Editorial

Tipp 46:
Über Codon Usage und Proteinexpression
Vergleichstool zur Codon Usage

Endlose Freuden der Molekularbiologie: Da findet der geneigte Forscher beim Blasten eine neue homologe Sequenz, bestellt sich die passenden PCR-Primer, produziert DNA, kloniert und ligiert – aber nach der letztendlichen Induktion findet sich nichts auf dem Western Blot, geschweige denn auf dem Coomassie-Gel. Woran liegt’s?



Seien Sie ehrlich: Die meisten von uns sind schon froh, wenn der Rechner am Morgen brav bootet und verweigern sich jeder tiefgehenderen EDV-Erkenntnis. Einige Spezialisten jedoch können erst nach einer intensiven Schrauberstunde glücklich einschlafen. Computer-Freak Thomas Schödl vom Institut für Pflanzenphysiologie und Zellbiologie der Universität Regensburg gehört zur zweiten Kathegorie. Vor kurzem hat er sich ein praktisches Online-Tool zur Visualisierung unterschiedlicher Codon Usages gebastelt:

"In-silico-Arbeit kann zwar nicht herausfinden, warum sich irgend ein elendes Protein nicht exprimieren lässt, aber sie kann – falls sich die Organismen phylogenetisch nicht allzu nahe stehen – zumindest einen Hinweis auf die Ursache des Problems liefern: die unterschiedliche Codon Usage nämlich. Wie aber kann man diesen Unterschied visualisieren? Zwar können etliche Bioinformatik-Tools Codon Usage-Tables erstellen, aber die sind meiner Meinung nach oft sehr nüchtern und unübersichtlich.

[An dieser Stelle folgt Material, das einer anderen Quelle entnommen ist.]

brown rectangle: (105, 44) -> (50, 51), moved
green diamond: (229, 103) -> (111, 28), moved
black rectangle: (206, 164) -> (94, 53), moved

Um dieses Visualisierungsproblem zu lösen, habe ich drei Tools ins Netz gestellt. Mit deren Hilfe ist es möglich, Gene "Codon für Codon" oder als "Ganzes" mit einem anderen Codon Usage-Table zu vergleichen. Will mal nun ein humanes Gen beispielsweise in Hefe exprimieren, pastet man die DNA-Sequenz in das Textfeld und wählt als anzuwendenden Codon Usage-Table den von S. cerevisiae. Der Output sieht dann in etwa so aus wie auf der Abbildung ganz links.

In dieser Grafik lassen sich relativ schnell und leicht Sequenzen entdecken, die vom kumulativen Auftreten selten benutzter Codons geprägt sind. Möchte man den Überblick über alle 64 Codons auf einmal bekommen, so empfiehlt sich das zweite Tool: Hier wird für das Gen zuerst ein Codon Usage Table errechnet und dieser dann mit dem gewünschten Table verglichen (siehe Abbildung unten rechts). Last but not least gibt es auch noch die Möglichkeit, einfach zwei Codon Usage-Tables zu vergleichen.

Aber das ist noch nicht alles: Es stehen zwar über 30 Codon Usage-Tables zum Vergleich zur Verfügung, aber andere, bei Kazusa (www.kazusa.or.jp/codon/) verfügbare können auch verwendet werden. Man surft auf der Kazusa-Website solange, bis man den "Wunsch"-Table gefunden hat und übergibt diesen Table an mein gcua-Tool, indem man die im Browserfenster angegebene Adresse kopiert. Als Output-Optionen steht neben html auch eine gut druckbare Ausgabe im pdf-Format zur Verfügung. Um die Grafen selbst zeichnen zu können, kann man sich die dazugehörigen Tabellen auch via E-Mail als Attachment schicken lassen. Wie oben schon erwähnt – experimentelle Probleme lassen sich so nicht lösen, denn auch in meinem Fall lösten sich die Expressionsprobleme erst nach Verwendung eines synthetisches Gens."

Zu finden sind die Tools übrigens unter folgender URL: http://gcua.schoedl.de



links: Das erste Codon ATG codiert für M(ethionin) und wird (nicht nur) von S. cerevisiae zu 100 % für die Codierung von M verwendet. Interessant wird es z. B. beim dritten Codon: Hier wird Leucin durch CTC codiert, aber S. cerevisiae verwendet dieses Codon nur zu 6 %. Ähnlich verhält es sich für die fünfte Position: Hier könnte ein Arg-Codon Probleme machen.

rechts: Die sechs Arginin-Codons werden in den Genen von E. coli und S.cerevisiae unterschiedlich häufig verwendet. E. coli verwendet für 76 % aller Arg-Codons entweder CGC oder CGT – in Hefe hingegen wird Arg hauptsächlich (69 %) durch AGA und AGG codiert.